Text section =
• • • • •
Within the realm of
employee benefit management, the ACA prohibits insurers from limiting the
amount of coverage for lifetime or a calendar year. This applies to the dollar
value of all essential health benefits. However, this ruling has created some
confusion.
This is
particularly true for the ongoing HRAs where annual limits exist and are in
direct confliction of the ACA. This is the general pattern in HRAs across the
nation where the unused dollar amount is carried forward to the future years.
However, group plans or integrated plans where the HRA is a part of the total
coverage and the group plan doesn’t impost lifetime or annual limits on
coverage, there are no issues. This is because the combined benefit to the
employee is in accordance with the rulings of the ACA.
The recent FAQ
released for ACA mandates provides more guidance on the opportunity to
integrate the HRAs. The idea is to promote the kind of coverage where
prohibition on lifetime and annual dollar limits is sustained and the employee
benefits are not compromised. However, there are certain limitations on the
manner in which this kind of coverage integration is done. For instance, the
FAQ for ACA 2013 state that coverage that is purchased from the individual
market is not valid for such integration.
• • • • •
(Collected data entries)
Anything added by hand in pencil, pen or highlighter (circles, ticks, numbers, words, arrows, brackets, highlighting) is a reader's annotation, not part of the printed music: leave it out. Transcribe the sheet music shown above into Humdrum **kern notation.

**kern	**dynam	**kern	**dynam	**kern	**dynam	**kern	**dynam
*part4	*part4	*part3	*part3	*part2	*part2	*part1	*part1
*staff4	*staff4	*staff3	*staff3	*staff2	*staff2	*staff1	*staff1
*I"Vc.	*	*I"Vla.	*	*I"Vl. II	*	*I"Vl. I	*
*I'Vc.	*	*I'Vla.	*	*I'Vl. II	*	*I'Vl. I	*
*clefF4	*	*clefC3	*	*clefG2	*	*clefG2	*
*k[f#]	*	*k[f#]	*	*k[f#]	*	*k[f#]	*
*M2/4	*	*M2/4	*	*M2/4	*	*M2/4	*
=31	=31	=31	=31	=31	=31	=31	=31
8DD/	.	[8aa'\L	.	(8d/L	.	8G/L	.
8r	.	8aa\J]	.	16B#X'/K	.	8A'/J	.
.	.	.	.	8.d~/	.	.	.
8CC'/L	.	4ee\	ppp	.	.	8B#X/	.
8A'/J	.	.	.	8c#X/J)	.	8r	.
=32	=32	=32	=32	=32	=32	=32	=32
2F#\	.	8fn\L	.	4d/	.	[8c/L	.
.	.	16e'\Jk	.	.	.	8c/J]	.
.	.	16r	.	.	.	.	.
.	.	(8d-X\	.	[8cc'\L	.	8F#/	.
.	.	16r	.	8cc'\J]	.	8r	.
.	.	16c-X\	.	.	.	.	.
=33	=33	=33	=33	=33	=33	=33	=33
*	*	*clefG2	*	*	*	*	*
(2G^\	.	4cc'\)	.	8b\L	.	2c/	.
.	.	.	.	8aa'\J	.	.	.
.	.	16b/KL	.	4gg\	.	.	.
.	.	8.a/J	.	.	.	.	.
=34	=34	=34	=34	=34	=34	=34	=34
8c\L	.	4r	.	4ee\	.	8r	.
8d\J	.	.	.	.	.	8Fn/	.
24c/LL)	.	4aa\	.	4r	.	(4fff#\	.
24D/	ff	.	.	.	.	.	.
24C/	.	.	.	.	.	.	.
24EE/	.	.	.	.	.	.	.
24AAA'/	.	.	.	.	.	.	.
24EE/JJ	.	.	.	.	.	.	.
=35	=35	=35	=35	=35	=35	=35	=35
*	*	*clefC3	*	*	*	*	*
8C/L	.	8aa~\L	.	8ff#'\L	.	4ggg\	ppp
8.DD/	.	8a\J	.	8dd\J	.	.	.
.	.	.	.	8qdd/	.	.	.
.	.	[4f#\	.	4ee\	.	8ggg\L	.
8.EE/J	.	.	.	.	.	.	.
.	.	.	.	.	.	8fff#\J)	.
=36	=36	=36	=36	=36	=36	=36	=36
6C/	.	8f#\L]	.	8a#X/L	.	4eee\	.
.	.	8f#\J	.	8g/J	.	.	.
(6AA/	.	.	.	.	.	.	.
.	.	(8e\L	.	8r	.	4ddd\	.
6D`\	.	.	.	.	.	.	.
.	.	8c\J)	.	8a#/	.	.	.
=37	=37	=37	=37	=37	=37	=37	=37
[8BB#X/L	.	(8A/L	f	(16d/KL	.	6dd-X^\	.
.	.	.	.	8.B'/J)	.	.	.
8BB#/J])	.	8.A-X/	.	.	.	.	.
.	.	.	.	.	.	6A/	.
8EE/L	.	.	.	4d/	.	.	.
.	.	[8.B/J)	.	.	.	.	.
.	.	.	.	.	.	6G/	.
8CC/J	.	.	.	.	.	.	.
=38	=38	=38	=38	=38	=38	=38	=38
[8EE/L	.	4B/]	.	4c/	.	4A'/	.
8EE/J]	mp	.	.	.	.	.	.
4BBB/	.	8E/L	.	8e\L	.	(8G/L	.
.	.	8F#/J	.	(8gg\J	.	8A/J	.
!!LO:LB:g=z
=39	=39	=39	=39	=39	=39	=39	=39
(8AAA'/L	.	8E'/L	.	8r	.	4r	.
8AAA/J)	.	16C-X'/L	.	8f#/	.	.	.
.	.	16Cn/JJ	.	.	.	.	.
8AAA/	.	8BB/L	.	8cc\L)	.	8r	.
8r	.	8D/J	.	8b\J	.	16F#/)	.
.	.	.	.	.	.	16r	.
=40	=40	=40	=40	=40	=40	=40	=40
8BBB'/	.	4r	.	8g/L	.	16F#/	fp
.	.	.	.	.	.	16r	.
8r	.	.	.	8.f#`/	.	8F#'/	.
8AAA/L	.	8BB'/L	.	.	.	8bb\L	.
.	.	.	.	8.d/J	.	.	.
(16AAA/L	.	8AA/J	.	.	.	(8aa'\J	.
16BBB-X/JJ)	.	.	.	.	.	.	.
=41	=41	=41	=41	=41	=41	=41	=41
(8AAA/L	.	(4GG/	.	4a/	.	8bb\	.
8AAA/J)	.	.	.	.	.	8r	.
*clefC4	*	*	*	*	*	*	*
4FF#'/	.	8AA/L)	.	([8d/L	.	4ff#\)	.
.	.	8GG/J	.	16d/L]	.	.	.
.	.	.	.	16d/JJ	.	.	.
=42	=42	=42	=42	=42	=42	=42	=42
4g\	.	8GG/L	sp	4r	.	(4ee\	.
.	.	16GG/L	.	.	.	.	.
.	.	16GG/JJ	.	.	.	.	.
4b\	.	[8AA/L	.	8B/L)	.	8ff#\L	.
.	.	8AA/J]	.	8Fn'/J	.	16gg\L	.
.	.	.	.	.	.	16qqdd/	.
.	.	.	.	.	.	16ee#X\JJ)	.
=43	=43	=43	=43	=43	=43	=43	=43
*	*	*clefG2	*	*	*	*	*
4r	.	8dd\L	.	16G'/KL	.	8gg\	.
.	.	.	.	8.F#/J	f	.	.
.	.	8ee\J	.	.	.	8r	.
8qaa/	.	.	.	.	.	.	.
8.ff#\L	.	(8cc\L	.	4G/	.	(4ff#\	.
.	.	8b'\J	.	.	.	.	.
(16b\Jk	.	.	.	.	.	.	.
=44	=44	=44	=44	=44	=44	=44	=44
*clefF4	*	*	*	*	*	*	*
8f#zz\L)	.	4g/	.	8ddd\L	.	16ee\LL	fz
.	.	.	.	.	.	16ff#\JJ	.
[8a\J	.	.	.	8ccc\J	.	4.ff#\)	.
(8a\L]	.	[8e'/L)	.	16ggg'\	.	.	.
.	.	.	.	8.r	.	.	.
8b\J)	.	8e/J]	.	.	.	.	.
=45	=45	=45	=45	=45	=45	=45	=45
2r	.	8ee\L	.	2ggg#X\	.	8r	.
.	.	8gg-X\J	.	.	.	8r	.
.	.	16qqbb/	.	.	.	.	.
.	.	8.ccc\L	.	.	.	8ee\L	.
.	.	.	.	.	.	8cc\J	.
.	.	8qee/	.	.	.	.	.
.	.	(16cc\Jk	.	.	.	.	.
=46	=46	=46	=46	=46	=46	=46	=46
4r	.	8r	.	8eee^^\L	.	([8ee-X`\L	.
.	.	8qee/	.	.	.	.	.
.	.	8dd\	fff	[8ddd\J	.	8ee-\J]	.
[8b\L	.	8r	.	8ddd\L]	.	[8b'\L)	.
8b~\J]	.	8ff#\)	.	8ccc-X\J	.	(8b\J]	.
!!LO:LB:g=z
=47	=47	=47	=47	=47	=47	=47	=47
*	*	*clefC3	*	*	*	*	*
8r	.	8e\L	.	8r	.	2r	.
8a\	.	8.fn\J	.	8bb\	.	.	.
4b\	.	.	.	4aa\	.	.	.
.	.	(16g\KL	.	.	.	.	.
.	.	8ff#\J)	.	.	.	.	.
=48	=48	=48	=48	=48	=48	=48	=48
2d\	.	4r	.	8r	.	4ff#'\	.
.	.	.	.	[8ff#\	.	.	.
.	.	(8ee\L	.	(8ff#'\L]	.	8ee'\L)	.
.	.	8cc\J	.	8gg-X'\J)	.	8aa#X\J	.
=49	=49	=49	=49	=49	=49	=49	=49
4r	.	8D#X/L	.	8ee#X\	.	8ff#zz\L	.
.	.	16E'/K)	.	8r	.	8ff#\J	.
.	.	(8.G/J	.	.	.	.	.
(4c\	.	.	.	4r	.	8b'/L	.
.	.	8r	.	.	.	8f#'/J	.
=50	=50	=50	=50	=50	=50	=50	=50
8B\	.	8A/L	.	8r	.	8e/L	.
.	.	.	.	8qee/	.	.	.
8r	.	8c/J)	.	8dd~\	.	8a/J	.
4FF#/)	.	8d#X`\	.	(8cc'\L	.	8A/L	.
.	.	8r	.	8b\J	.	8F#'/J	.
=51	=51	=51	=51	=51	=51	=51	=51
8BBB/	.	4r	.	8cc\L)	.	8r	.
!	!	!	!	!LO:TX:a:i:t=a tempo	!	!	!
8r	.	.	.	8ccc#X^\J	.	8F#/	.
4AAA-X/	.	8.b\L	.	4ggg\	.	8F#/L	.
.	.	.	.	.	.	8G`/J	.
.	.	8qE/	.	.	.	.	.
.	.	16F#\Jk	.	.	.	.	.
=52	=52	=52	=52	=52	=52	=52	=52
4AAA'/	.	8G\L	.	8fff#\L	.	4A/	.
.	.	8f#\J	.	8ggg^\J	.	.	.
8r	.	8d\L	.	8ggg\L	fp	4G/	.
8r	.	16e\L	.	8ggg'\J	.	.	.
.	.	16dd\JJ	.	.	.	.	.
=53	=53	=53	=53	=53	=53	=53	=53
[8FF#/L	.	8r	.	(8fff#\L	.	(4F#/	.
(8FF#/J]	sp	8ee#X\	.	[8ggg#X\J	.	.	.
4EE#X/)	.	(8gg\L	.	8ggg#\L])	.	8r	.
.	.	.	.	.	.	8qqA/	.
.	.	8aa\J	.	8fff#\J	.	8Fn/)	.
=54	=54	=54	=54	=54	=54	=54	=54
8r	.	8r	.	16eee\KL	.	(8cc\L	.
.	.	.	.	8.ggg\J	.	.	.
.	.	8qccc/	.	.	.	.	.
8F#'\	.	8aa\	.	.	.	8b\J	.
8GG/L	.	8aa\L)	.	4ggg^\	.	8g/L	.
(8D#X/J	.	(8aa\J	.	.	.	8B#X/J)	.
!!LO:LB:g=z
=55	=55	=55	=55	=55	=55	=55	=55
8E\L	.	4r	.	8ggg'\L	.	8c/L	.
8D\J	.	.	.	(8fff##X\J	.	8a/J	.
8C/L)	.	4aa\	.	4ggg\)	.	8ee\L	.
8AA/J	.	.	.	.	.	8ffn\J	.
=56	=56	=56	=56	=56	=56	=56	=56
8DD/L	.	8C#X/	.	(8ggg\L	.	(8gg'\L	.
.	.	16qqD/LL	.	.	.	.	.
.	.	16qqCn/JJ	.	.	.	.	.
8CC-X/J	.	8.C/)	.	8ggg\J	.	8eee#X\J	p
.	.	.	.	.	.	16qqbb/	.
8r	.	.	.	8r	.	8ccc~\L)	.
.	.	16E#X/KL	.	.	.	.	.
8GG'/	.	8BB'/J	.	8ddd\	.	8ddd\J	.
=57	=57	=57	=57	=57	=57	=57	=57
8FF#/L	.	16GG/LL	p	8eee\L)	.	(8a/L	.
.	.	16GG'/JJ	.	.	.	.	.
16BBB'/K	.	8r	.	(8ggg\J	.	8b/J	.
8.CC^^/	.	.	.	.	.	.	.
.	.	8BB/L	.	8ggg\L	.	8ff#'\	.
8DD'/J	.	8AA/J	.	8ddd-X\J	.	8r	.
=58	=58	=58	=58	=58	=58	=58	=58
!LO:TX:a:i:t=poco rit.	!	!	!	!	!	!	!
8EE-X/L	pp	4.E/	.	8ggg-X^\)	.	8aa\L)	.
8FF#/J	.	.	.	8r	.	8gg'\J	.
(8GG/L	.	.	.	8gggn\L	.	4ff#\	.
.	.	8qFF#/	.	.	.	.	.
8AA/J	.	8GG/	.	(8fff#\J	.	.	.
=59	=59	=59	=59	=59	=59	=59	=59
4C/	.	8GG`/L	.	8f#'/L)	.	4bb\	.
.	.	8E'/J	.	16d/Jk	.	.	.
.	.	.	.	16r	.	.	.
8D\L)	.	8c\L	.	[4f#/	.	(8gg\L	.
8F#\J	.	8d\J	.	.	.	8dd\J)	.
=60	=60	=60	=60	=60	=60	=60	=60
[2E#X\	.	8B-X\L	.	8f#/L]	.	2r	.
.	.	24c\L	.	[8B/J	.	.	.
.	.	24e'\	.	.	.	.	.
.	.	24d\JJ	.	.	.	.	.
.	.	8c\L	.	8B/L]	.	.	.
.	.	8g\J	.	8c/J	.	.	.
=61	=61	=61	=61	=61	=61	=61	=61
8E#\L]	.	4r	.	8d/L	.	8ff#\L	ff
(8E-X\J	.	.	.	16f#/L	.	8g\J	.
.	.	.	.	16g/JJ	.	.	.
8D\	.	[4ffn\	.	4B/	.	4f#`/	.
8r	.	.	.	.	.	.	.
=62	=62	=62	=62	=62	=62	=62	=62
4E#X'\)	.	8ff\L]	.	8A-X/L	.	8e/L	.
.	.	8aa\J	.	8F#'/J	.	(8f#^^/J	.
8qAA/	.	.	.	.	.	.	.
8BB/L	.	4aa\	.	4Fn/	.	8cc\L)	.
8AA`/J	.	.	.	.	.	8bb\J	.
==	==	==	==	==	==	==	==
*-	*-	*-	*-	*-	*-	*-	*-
• • • • •
Brief 1 = According to the text on HRAs under the ACA, what kind of coverage does the FAQ for ACA 2013 say is not valid for integration?
Brief 2 = Continue the text on HRA integration under the ACA from its final sentence.

Answer area 1 = Coverage purchased from the individual market.

Answer area 2 =
This means that the
individual market purchased health insurance bought by the employee would be
treated as standalone HRA and not integrated HRA. Standalone HRA cannot comply
with the mandate of no prohibition on lifetime or annual limits. However, employer-sponsored
insurance plans that are combined with the HRA can be treated as group health
insurance coverage.
FAQs issued for the
ACA 2013 also anticipate a greater degree of Grandfathering Rule applicability
across all the HRAs. This essentially means that HRAs which were credited
before January 1, 2013 can be used after December 31, 2013 for reimbursing medical
expenses though they fail to comply with the mandate of prohibition on lifetime
and annual dollar limits of health insurance.
Some other FAQs
that were answered recently as an initiative to provide more information about
the health care reforms address disclosure of information which is related to
the PHS Act, i.e. related to firearms, and some issues related to prescription
drug coverage for the self-insured that is applicable to supplementary Medicare
Part D Coverage. Some information has also been provided related to multiemployer
plans for using ERISA plan assets for paying the Patient Centered Outcomes
Research Trust Fund Fees.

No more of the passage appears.